Русская поэзия за рубежом многомерна по смыслу. Но смысл как таковой – удел мыслителей, тогда как поэзия живёт тайной языка. Следовательно, русская эмигрантская поэзия нулевых и десятых годов как средоточие личностных ценностей и смыслов существует в той таинственной семиотической среде, которая имеет неожиданное отношение к проблеме перевода. Sic! И русскоязычные стихи эмигрантов, написанные в иноязычном языковом поле, по разновидностям авторского почерка (а не только по смыслу) отличаются от стихов, которые пишутся в русскоязычной среде. Вот этот сдвиг русского языка в новое семиотическое поле интересен как новая возможность, новая фаза поэтической жизни русского языка. А она в свою очередь мыслима в тех или иных ритмико-синтаксических условиях и метро-ритмических параметрах.

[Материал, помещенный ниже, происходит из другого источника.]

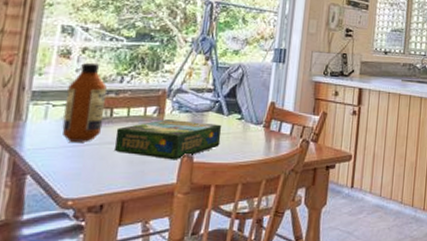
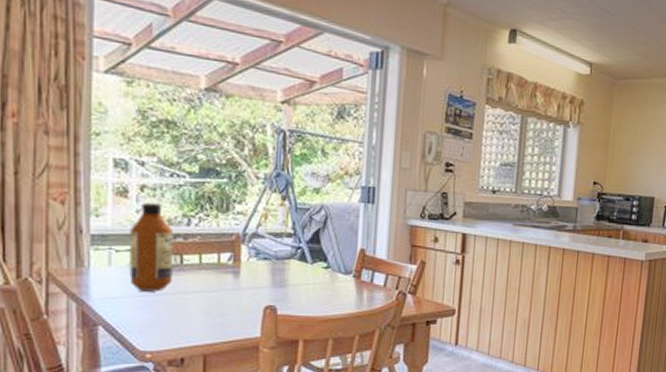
board game: present [115,119,222,160] -> none [189,267,307,312]

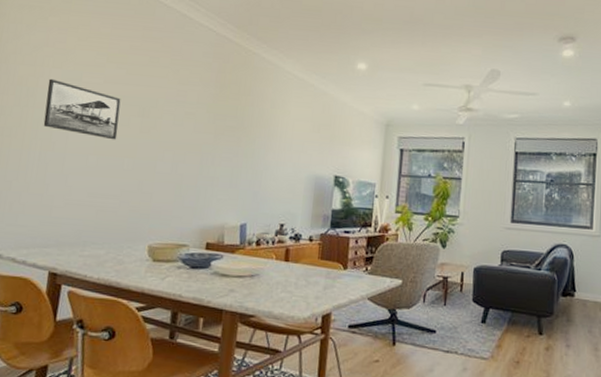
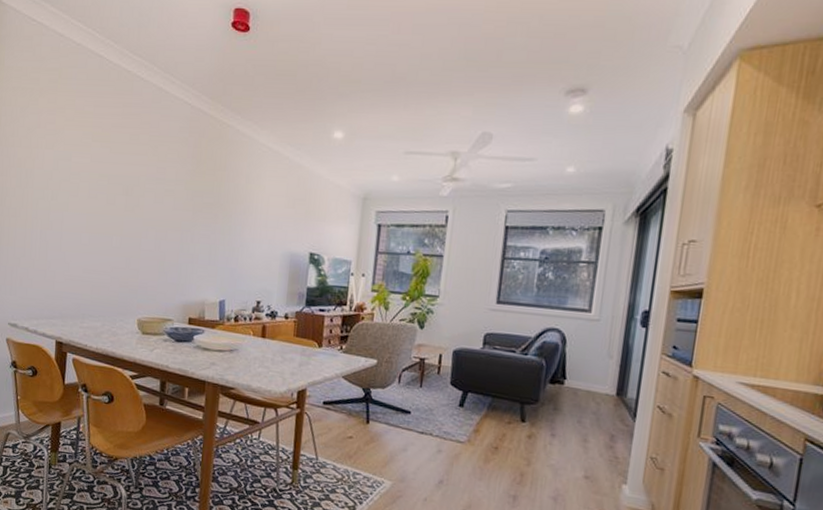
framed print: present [43,78,121,140] -> none [41,160,107,219]

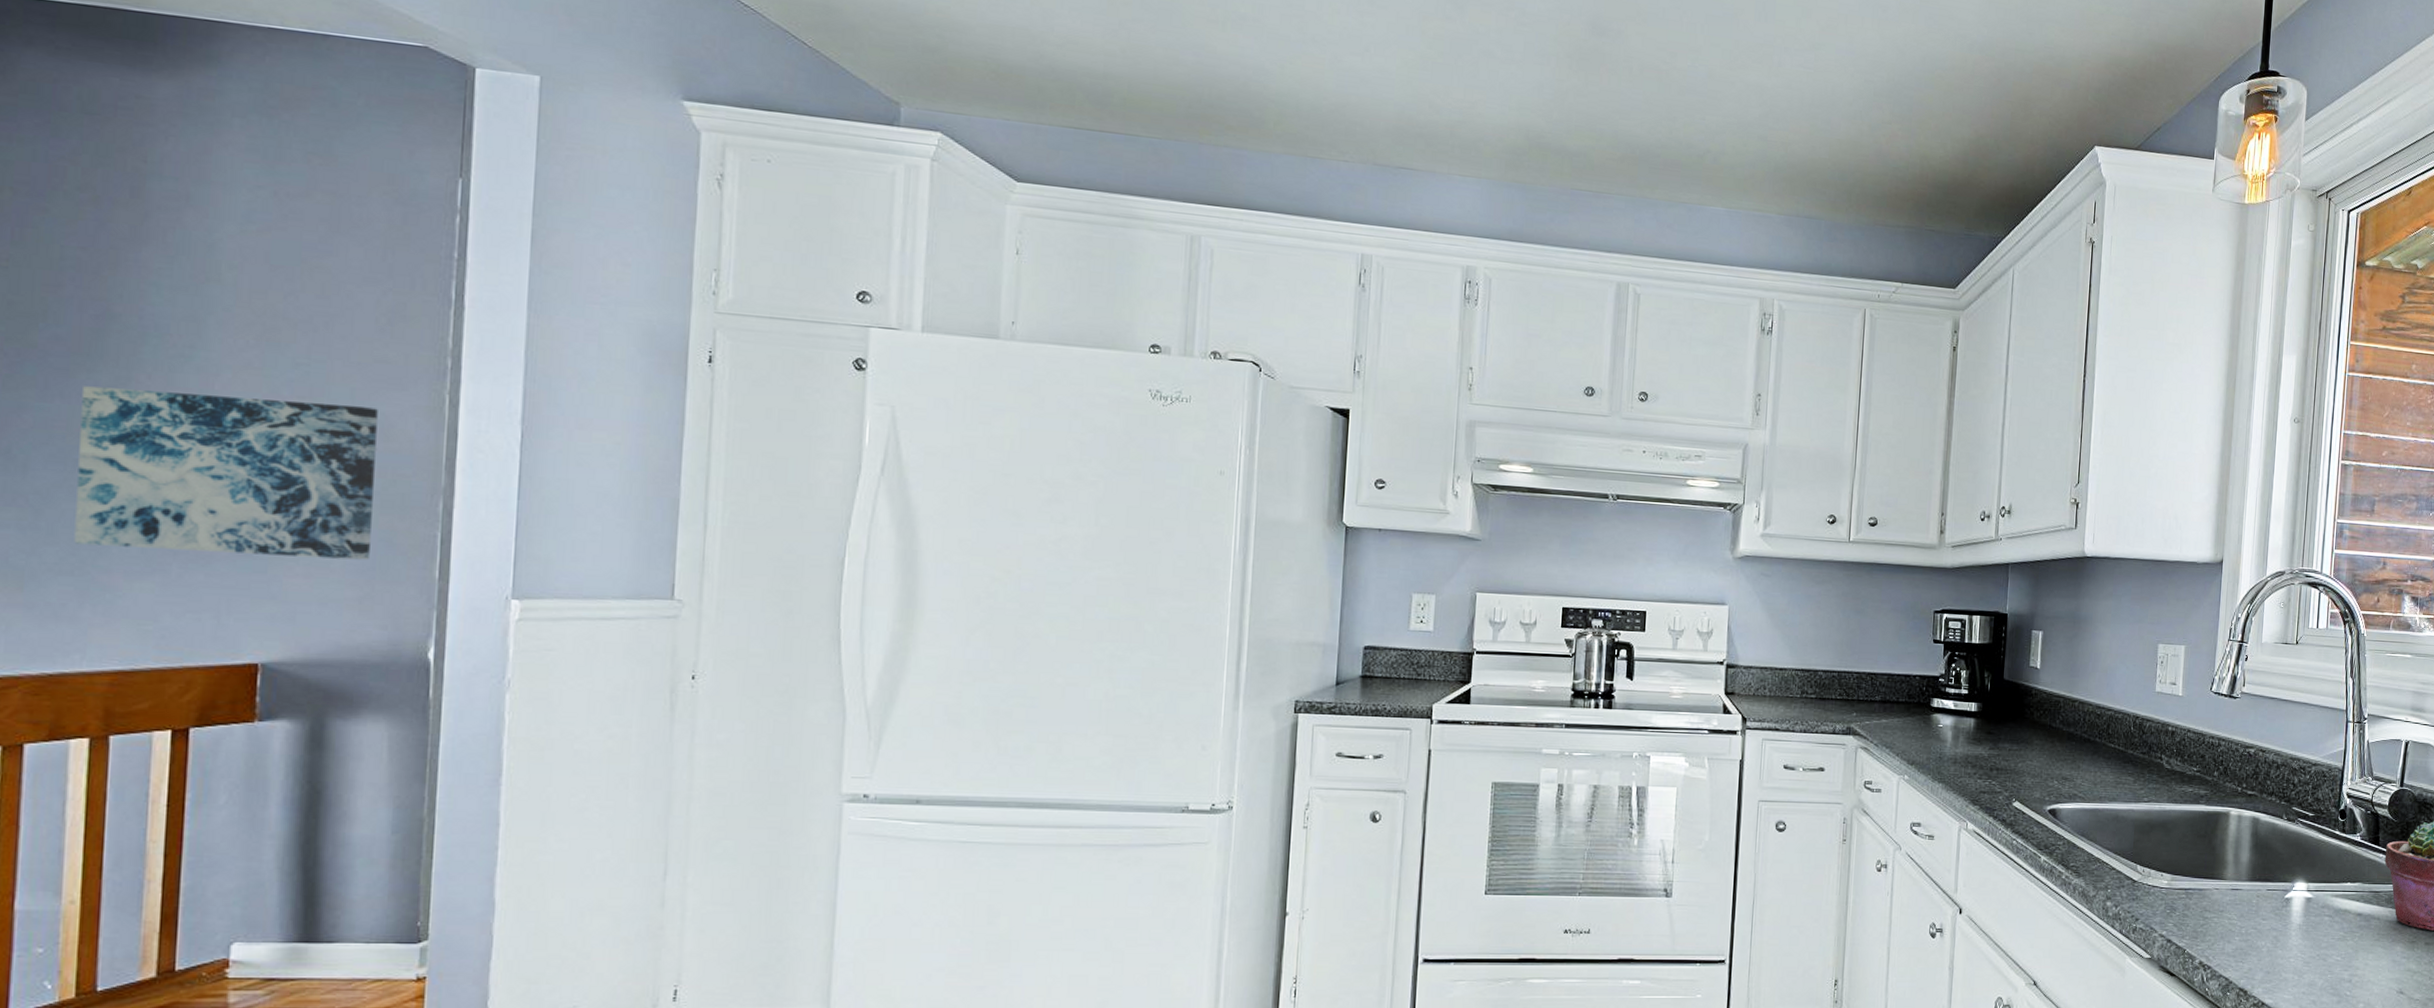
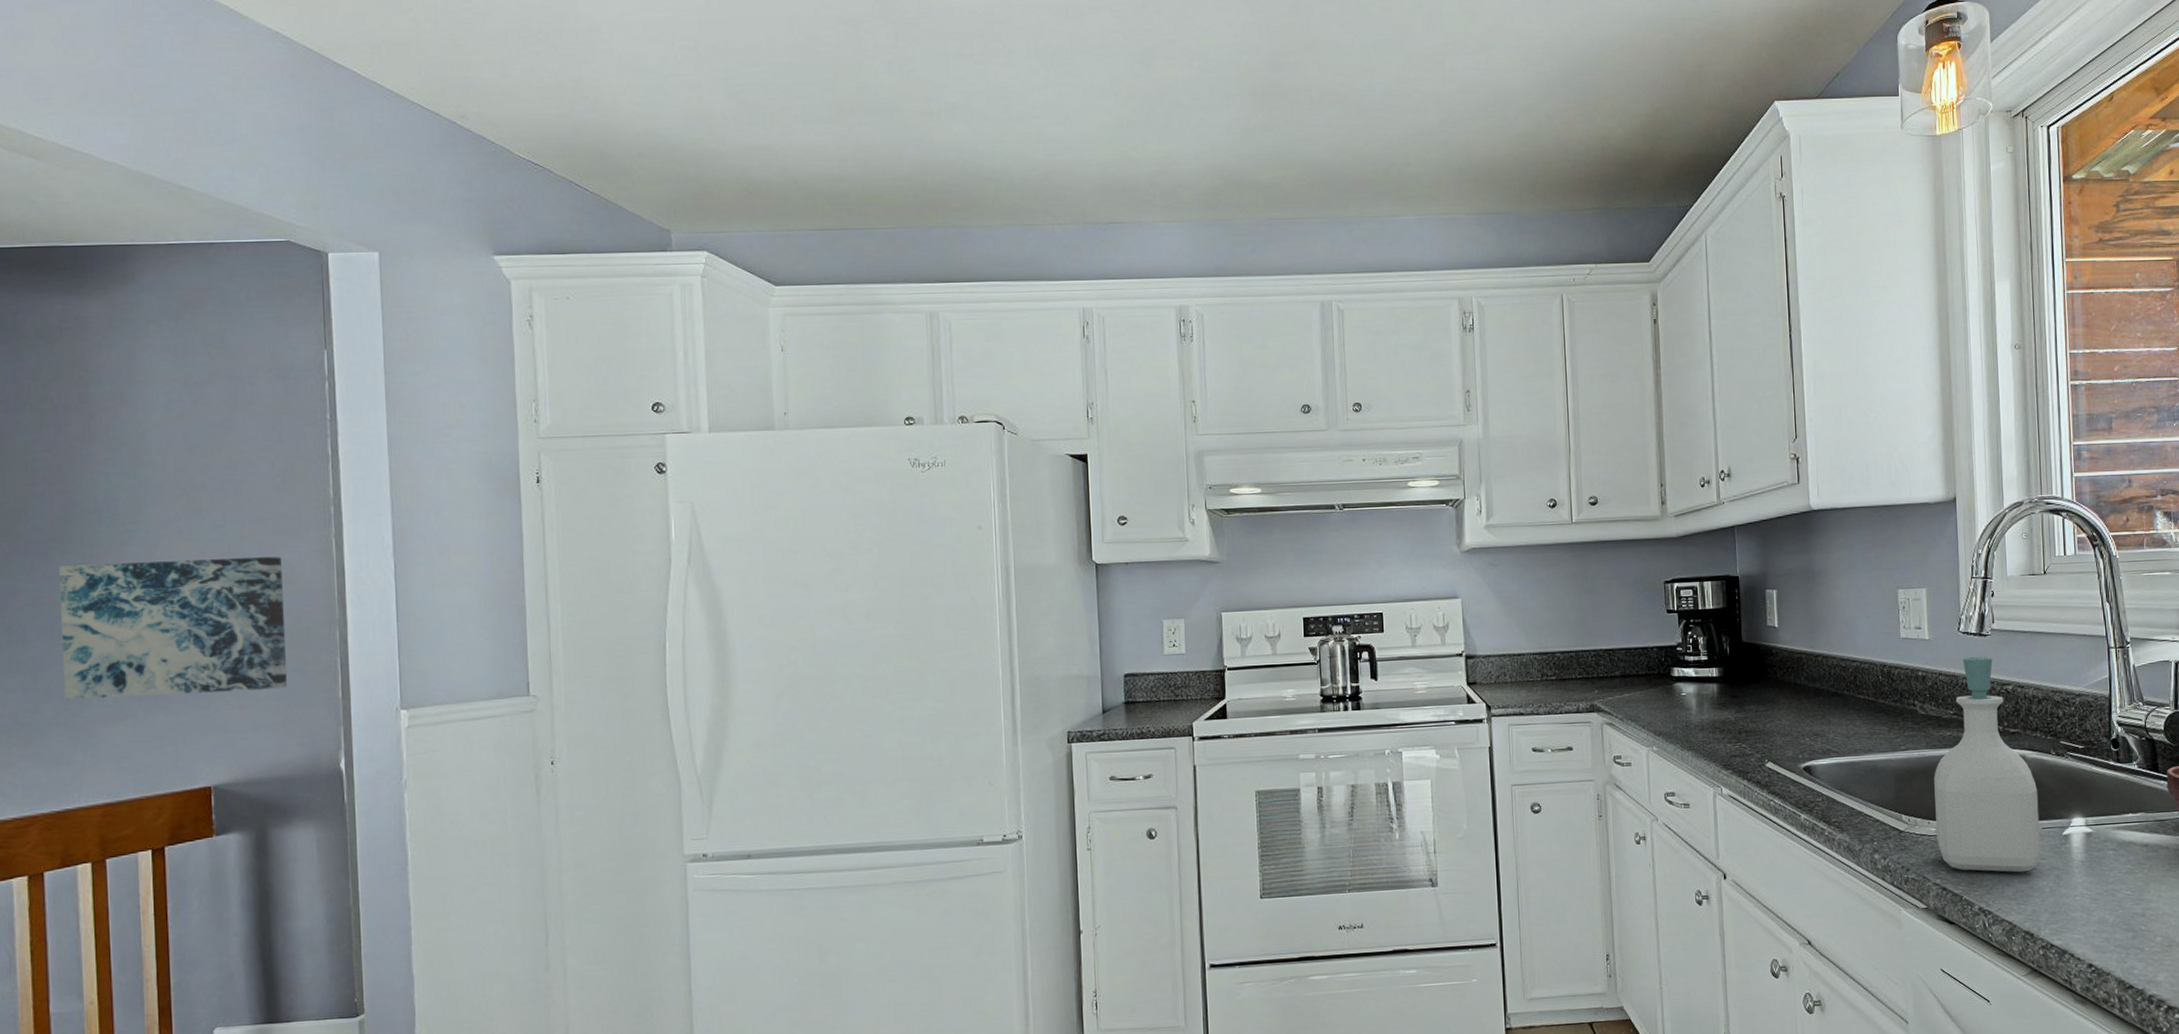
soap bottle: none [2167,717,2267,931] -> present [1934,656,2041,873]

Литераторы, часто бывающие за рубежом, говорят, что русский язык располагает к силлабо-тонике, тогда как в Европе (и особо во Франции) в силу особенностей европейских языков большинство поэтов давно перешли на верлибр. Остаётся добавить, что силлабо-тоника в России всё ещё сравнительно молода, ей двести – ну, максимум триста лет (силлабо-тоника окончательно утвердилась у нас лишь к концу XVIII века). И она ещё не успела себя исчерпать, тогда как в Европе она – словами Маяковского (сказанными совсем по другому поводу) – в привычку вошла, обветшала, как платье. – Тем самым поэтическая Россия противопоставляется поэтической Европе на уровне ритмических схем, ритмических принципов (а не только смыслов). Заметим, однако, что силлабо-тоника в России была результатом культурного импорта из Европы, и даже бойкие задорные частушки, которые на слух большинства читателей воспринимаются как нечто «чисто русское», задорные частушки (в отличие, например, от русских былин или протяжных песен) несут на себе отчётливую печать европеизации, каковую успешно прошла русская поэзия. И с другой стороны, уход русской поэзии в верлибр (он сейчас моден в России) знаменует не только её приобщение к мировому опыту, но также – имманентные свойства русской словесности. К их числу относится отказ от ритмической стройности (неизбежно присущей силлабо-тонике) и порой даже отказ от эстетики во имя глубины смысла, во имя ответственности поэта перед вечностью (которая, конечно, не состоит из одних только форм или вообще противится всякой форме).
Итак, за различием ритмов, которые поэтапно приживаются в России и Европе, угадываются, во-первых, свойства русской души, во-вторых, взаимоотношения России и Европы, в-третьих, некие сокровенные смыслы (общечеловеческого характера)… Всё это являет нам поэзия русского зарубежья начала XXI века, какие бы ритмические пути она ни избирала.
Будучи в какой-то мере интернациональной, эта поэзия заслуживает особого внимания. Она, несомненно, несёт в себе общечеловеческие смыслы, содержит художественные свидетельства (а подчас и художественные откровения) о современной России и (выражаясь языком Пушкина) несёт в себе множество открытий чудных.